Belinda collapsed onto a chair, feeling her legs give way as if they were made of smoke. A scream remained choked in her throat. The void opening before her was immense. While she had been on the balcony fighting the demon, while she was "cutting" the tail of the Draunara, the sea was claiming its tribute elsewhere.
Azzurra, who had been listening from the threshold, did not cry immediately. She pressed her hand to her chest, clutching Mastro Alfio's pendant with such force that it cut into her palm. She felt the icy metal, despite the August sun.
«It was him, wasn't it Mama?» Azzurra asked, and her voice was not that of a twelve-year-old, but of someone who has seen the secret clockwork of the universe. «The gold wasn't enough. The sea wanted a soul.»
Belinda could not answer. The realization struck her with the force of a sledgehammer: the curse had not surrendered to prayer; it had simply moved. Samuele, the purest man she knew, the friend who had never hesitated to lend a hand, had been the lightning rod of their salvation. It was he who had paid the highest price, acting as the final shield between Azzurra and the Dragon.

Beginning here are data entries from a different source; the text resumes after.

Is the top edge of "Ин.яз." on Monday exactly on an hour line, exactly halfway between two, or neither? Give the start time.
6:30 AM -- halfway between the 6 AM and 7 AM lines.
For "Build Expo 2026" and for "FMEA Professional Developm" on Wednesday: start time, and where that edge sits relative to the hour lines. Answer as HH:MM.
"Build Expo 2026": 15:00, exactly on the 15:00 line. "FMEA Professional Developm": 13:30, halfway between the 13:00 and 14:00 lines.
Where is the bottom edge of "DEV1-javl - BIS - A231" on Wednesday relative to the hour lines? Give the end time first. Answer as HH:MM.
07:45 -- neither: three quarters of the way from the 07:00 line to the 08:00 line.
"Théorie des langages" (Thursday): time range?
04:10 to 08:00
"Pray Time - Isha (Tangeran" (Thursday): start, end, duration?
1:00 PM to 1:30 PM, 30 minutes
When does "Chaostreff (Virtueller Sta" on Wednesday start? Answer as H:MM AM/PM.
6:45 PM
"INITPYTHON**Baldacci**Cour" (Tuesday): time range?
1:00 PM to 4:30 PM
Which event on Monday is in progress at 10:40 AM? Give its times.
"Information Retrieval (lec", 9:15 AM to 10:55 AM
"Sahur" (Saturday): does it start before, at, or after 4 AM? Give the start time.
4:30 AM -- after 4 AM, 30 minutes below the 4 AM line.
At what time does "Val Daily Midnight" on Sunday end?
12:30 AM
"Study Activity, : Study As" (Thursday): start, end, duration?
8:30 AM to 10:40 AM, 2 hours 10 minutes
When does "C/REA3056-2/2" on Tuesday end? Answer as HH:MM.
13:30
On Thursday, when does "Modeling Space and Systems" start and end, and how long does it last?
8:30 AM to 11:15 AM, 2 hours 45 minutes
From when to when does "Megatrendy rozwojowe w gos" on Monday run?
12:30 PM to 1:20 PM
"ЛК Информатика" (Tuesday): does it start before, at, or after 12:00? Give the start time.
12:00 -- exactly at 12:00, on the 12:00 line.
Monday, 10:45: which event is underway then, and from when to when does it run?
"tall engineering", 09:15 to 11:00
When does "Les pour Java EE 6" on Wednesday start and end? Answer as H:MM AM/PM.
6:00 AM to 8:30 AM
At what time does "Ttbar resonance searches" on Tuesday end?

As the sirens of the rescue services continued to wail in the distance, Belinda looked at her hands. They were soiled with ash and salt. She had saved her daughter, yes, but at what cost? Samuele's death was the seal of blood on a pact that had not yet been fully honored.
Sicily was wounded, the streets were destroyed, and mourning had fallen over their home like a black veil. Belinda understood that the battle was far from over; it had only become crueler. Samuele was gone, taking a part of their light with him, and leaving behind a question that would haunt Belinda for the rest of her days: who would be next?
The debt had been paid, but the creditor remained listening, within the folds of the tide.